Over the weekend, the good Roger Ailes linked to this Washington Post story about Fred Malek, who's apparently been a creep even longer than he's been a top Republican mover and shaker.
The Post story notes that in 1959, when Malek was 22, he and some friends got rip-roaring drunk and decided to skin and eat a dog -- a stunt for which they were arrested. No big deal, you might say -- except that, as the Post story notes, not long afterward Malek was the White House chief of personnel and agreed, at Richard Nixon's request, to examine the Bureau of Labor Statistics in order to determine how many Jews worked there. (Nixon felt there was a "Jewish cabal" at the BLS.) And more recently Malek (who's looking to become an owner of the Washington Nationals baseball team) has run afoul of the Securities and Exchange Commission.
Two words that don't show up in the Post story, however, are "George" and "Bush." As Timothy Noah noted in Slate in 2001, Malek was the elder Bush's "hand-picked deputy chairman for the Republican National Committee," but was forced to resign in 1988 when his role as Nixon's Jew-counter surfaced. This didn't prevent Poppy from making Malek an adviser to his 1992 campaign. Nor did it prevent the younger George Bush from turning to Malek for help in forming a group to buy the Texas Rangers baseball team.
By the way, here's part of the Post's account of Malek's SEC troubles:
The SEC charged that in 1998 the Connecticut treasurer, Paul J. Silvester, used state pension investments in Malek's company to reward a friend and political supporter, William DiBella, former majority leader of the Connecticut Senate.
The SEC charged that Malek, who was seeking state money for investment in one of [his company] Thayer's funds, hired DiBella and paid him a percentage of the state pension fund's total investment with Malek's company, "even though DiBella had no prior involvement with the transaction and ultimately performed no meaningful work related to the investment." DiBella understood from Silvester that he didn't have to do any work for Malek or his company and that Silvester even increased the amount of the pension fund's investment with Malek "by at least $25 million (to a total of $75 million) solely to secure a larger fee for DiBella," according to the SEC News Digest.
Hmmm -- a politically connected guy participating in a deal with Malek and making a lot of money while not doing very much?
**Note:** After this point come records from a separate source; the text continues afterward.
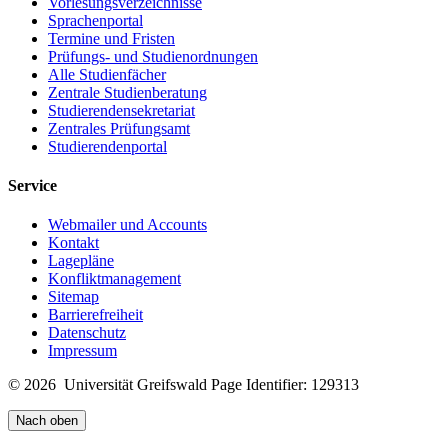
Vorlesungsverzeichnisse
Sprachenportal
Termine und Fristen
Prüfungs- und Studienordnungen
Alle Studienfächer
Zentrale Studienberatung
Studierendensekretariat
Zentrales Prüfungsamt
Studierendenportal
Service
Webmailer und Accounts
Kontakt
Lagepläne
Konfliktmanagement
Sitemap
Barrierefreiheit
Datenschutz
Impressum
© 2026 Universität Greifswald
Page Identifier: 129313
Nach oben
Where have I heard this before?
[George W.] Bush ... received $15 million for his share of the Texas Rangers franchise....
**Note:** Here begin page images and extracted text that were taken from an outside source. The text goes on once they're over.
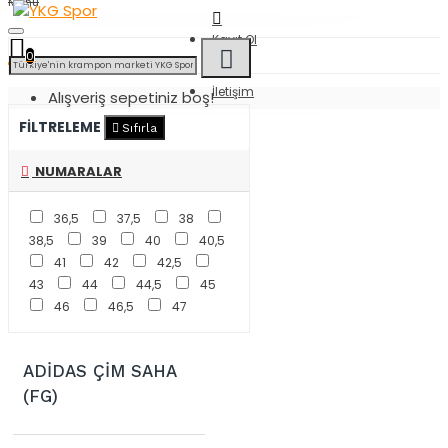
Menü
Kayıt Ol
0
İletişim
Alışveriş sepetiniz boş!
FILTRELEME
Sıfırla
NUMARALAR
36,5
37,5
38
38,5
39
40
40,5
41
42
42,5
43
44
44,5
45
46
46,5
47
ADIDAS ÇIM SAHA
(FG)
Bush's stake in the team, just under 2 percent, [had been] among the smallest. He purchased his shares with a $500,000 loan from a Midland bank of which he had been a director and eventually scraped together another $106,000 to buy out two other limited partners....
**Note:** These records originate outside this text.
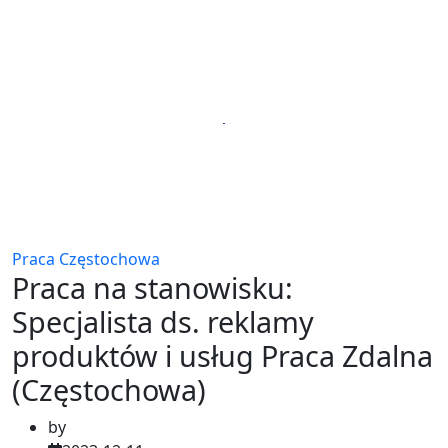
Praca Częstochowa
Praca na stanowisku:
Specjalista ds. reklamy
produktów i usług Praca Zdalna
(Częstochowa)
by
... While ... the other partners remained in the background, George W. behaved as if he were "the owner" of the Rangers. He attended every home game and even printed "baseball cards" bearing his own picture to hand out from his box.
(The big money in Texas, of course, came as the result of an extremely cushy deal to finance a new stadium with tax revenues. As Timothy Noah continues to point out in Slate, Malek is quite likely to benefit from a similar taxpayer-subsidized deal if his group succeeds in acquiring the D.C. baseball team.)